Included topics: Using SQL or python/R libraries such as pandas, Basics: Filtering, Sorting, Aggregate Functions, If, Case and String Functions, subqueries (inner queries), joins (inner, left, right), window functions and window-specific aggregates.
Probability basics
This covers the basic building blocks for setting up a well-defined modelling problem. Without appropriate use of the basic probability theory, it’s difficult, if not impossible, to clearly communicate with other data scientists and engineers what modelling problem one is trying to solve.

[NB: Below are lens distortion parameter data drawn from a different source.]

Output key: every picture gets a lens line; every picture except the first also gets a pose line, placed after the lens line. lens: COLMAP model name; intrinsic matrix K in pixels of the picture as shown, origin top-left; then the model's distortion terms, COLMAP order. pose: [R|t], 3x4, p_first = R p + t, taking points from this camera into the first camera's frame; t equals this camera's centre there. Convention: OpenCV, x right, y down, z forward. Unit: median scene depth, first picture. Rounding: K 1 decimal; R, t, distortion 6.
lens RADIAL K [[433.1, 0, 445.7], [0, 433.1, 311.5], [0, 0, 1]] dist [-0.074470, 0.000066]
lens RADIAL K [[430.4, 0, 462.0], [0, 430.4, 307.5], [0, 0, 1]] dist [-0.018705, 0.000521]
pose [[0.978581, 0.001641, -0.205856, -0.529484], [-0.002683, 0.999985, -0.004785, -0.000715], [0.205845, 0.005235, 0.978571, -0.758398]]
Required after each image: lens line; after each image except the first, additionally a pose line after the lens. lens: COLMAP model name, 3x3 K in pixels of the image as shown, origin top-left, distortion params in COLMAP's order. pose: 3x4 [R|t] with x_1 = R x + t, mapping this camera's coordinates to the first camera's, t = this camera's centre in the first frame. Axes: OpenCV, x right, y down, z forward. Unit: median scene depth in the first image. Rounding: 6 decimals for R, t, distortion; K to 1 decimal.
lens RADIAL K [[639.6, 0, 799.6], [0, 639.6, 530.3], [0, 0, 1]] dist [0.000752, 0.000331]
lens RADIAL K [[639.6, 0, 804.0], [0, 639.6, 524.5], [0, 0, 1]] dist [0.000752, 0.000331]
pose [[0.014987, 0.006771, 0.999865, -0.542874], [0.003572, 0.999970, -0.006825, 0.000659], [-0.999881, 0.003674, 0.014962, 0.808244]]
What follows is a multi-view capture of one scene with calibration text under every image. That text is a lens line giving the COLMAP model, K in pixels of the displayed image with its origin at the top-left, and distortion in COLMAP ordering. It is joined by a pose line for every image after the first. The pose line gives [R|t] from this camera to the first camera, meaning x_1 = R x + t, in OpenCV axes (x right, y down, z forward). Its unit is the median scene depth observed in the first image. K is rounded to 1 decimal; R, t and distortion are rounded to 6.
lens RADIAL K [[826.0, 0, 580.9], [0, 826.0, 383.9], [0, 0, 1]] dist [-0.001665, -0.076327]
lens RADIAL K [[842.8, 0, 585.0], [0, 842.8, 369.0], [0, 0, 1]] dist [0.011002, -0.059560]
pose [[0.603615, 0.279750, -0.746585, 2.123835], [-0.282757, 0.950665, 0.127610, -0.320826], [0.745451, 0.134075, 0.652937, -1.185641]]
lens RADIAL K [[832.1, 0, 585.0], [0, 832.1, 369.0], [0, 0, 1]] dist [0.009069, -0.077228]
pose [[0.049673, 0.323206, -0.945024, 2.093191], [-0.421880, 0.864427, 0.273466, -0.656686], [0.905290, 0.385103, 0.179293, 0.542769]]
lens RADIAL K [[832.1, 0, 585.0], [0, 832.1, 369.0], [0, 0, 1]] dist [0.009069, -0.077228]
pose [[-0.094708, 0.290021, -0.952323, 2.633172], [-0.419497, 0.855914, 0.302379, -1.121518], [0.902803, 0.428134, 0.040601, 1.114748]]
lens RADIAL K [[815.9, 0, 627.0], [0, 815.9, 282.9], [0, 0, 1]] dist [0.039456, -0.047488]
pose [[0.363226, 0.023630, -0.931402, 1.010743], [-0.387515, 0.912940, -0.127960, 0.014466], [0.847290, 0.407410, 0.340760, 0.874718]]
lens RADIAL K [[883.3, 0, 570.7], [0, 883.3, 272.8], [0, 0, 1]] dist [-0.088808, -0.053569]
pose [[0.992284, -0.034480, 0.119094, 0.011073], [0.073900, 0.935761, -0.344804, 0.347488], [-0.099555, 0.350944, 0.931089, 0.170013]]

Included topics: Random Variables, Events, and Probability Distributions.
Statistics basics
This covers the basic building blocks for statistical modelling/learning and quantitative analysis. The first thing that a data scientist needs to know about any data is its size, distribution, statistics such as mean/standard deviation, and skewness. In addition, given a hypothesis, one should be able to choose and apply one of the many well-established statistical tests in order to accept or reject the said hypothesis. Data scientists should know the statistical basics by heart and be able to apply them appropriately.
Included topics: Mean/Median/Mode, Standard Deviation, z-score, p-value, and t-statistic.
Conditional probability and Bayes Theorem
Conditional Probability and Bayes Theorem are crucial in evaluating models and comparing their performances. For instance, selection bias in sampling often leads data scientists to incorrectly evaluate the accuracy or performance of the models they are testing, which would subsequently lead to unexpectedly underperforming models when rolled out in production.
Linear regression
One of the most powerful yet simple linear models for predicting continuous, scalar response which is often the first step towards building more complex, accurate prediction models. Its importance cannot be over emphasied.
Logistic regression
One of the most widely used statistical models for classification. Similarly to linear regression, it is often the first model data scientists use to analyse important features before moving on to more complex models.
Clustering algorithms
Unsupervised learning is essential for data scientists and k-means clustering is the first thing to know.
Included topics: k-means clustering
Regularisation
Regularisation plays an important role in modelling, and linear models are of no exception - for one, regularisation prevents models from overfitting. Different regularization methods lead to different results in terms of feature selection and bias, and understanding their implications is important.
Included topics: Regularisation in Linear Regression and Logistic Regression.
Model evaluation
With a plethora of useful, easy-to-use libraries, we can easily train linear models, such as linear regression models and logistic regression models, and come up with stunning charts that demonstrate how accurate the models are. Yet it is critical to choose the right validation/error metrics depending on various factors like skewness of the data, lack of or excess of data, and evaluation metrics. Without careful validation, one may come to wrong, biased conclusions and the models will not perform as well in production as expected.
Included topics: Training/test error, validation methods such as k-fold cross validation, and various evaluation metrics.